Pedagogically, this makes me suspect that even adults need to have a much greater component of blind copying when they’re trying to learn a new skill. I often have great difficulty learning new math and engineering skills until I’ve had the chance to watch somebody else work through a significant number of problems using the techniques we’ve just learned about. Even reading the descriptions in our textbooks carefully doesn’t make it “click.” That only tells me what equations to use, and what the arguments for them are. To make use of them, I have to see them being used, and sort of “think along with” the person solving them, until I’m able to predict what they’ll do, or retrace what they just did and why they did it.

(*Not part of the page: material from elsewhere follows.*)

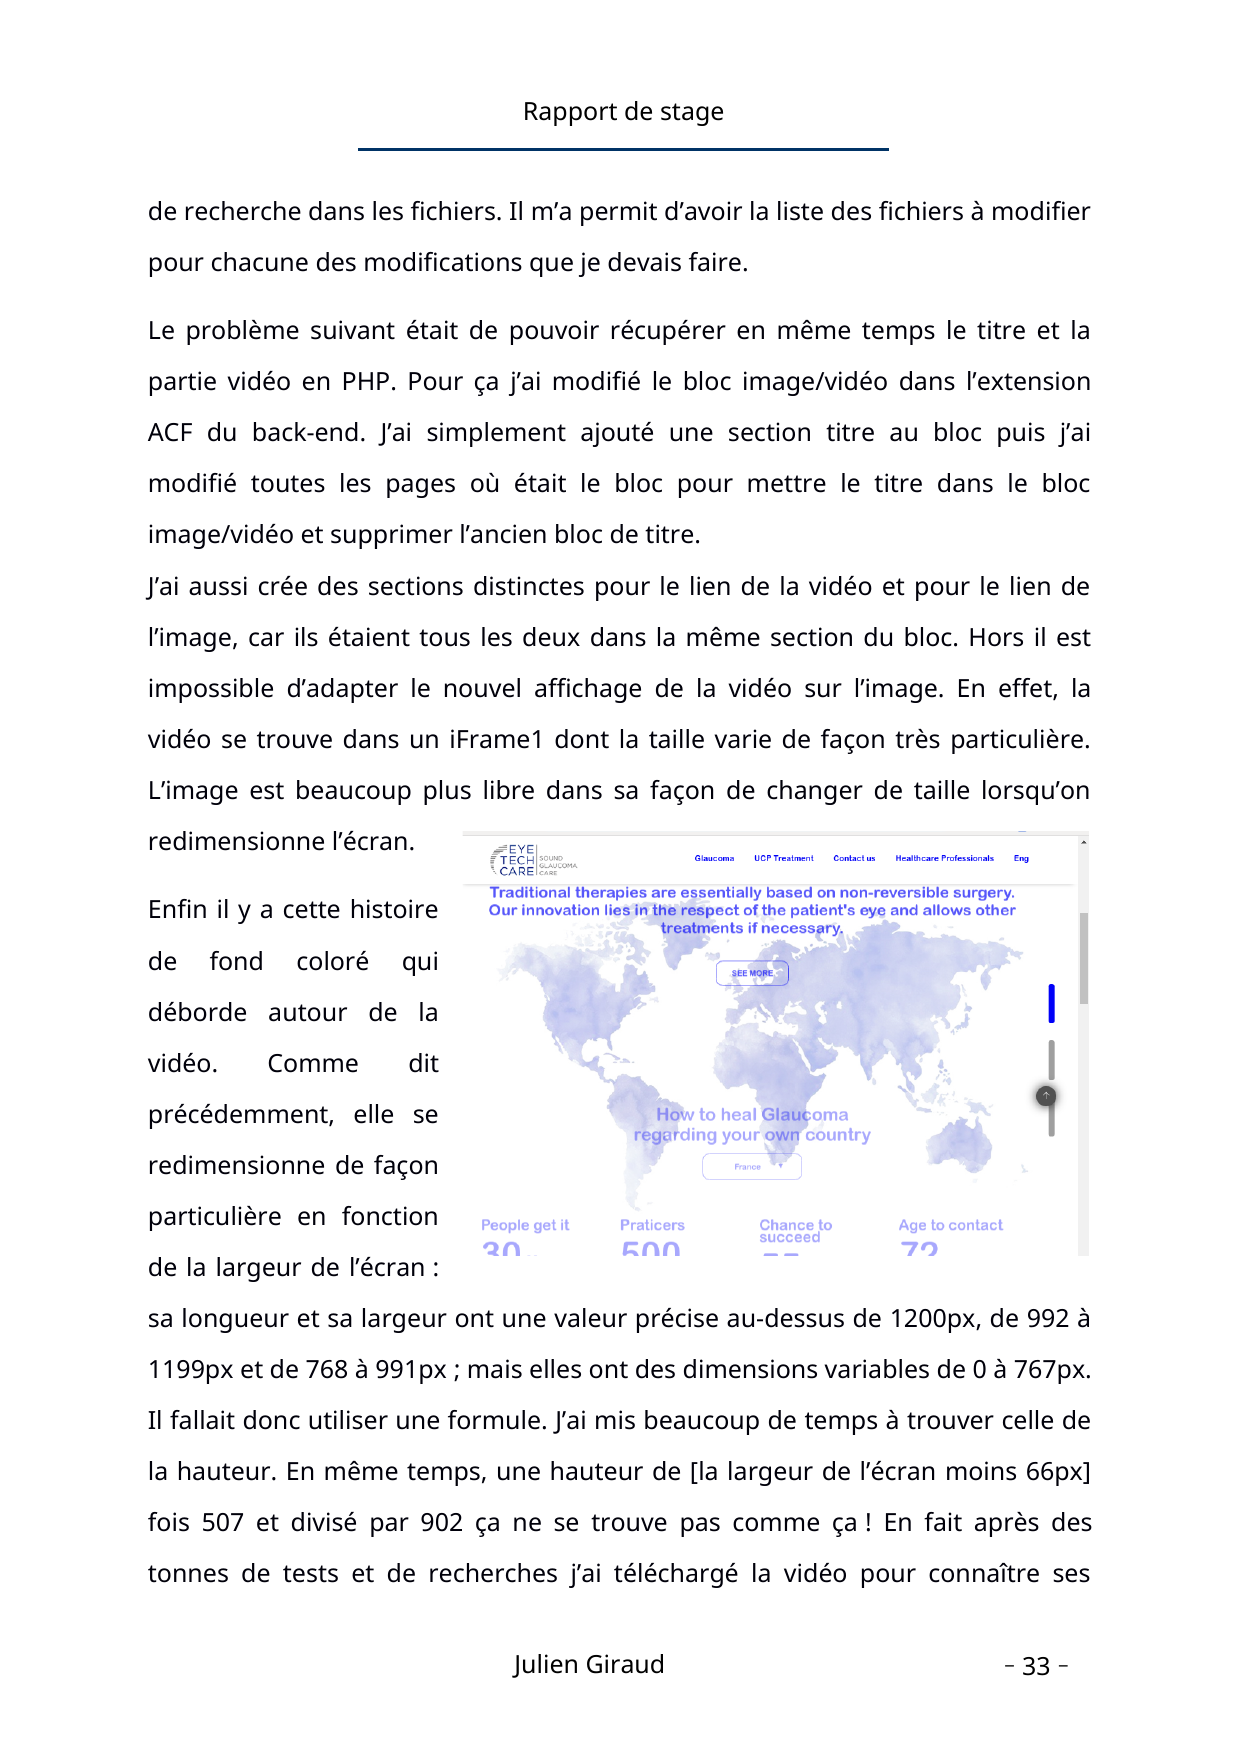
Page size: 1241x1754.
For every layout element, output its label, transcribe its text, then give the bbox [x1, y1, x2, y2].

Eventually, the generalized patterns underpinning their behaviors come together, and I’m able to solve novel problems.

This makes me think, then, that math and engineering students would benefit greatly from receiving large volumes of problems with step-by-step solutions. They’d “solve” these problems along with the author. Perhaps first, they’d read the author’s solution. Then they’d try to reconstruct it for themselves. Once they can solve the problem on their own, without reference to the author’s original work, they’d move on to the next problem. Eventually, they’d try solving problems on their own.